(Stored data entries)

# # # #

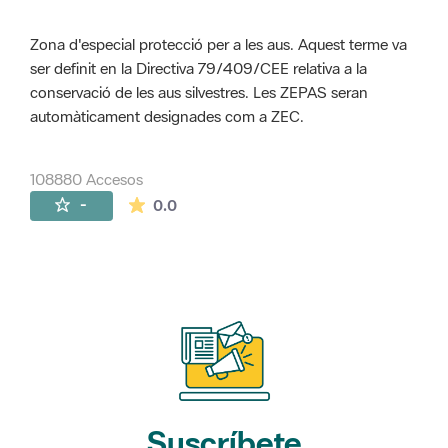
Zona d'especial protecció per a les aus. Aquest terme va
ser definit en la Directiva 79/409/CEE relativa a la
conservació de les aus silvestres. Les ZEPAS seran
automàticament designades com a ZEC.
108880 Accesos
La valoración media es de 0 estrellas de 
-
0.0
Suscríbete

# # # #

▶ [REQUIREMENT]: Nothing but the lines from the one containing "automàticament designades com a ZEC." to the end of the records above should appear, each copied exactly.

▶ [THE ANSWER]:
automàticament designades com a ZEC.
108880 Accesos
La valoración media es de 0 estrellas de 
-
0.0
Suscríbete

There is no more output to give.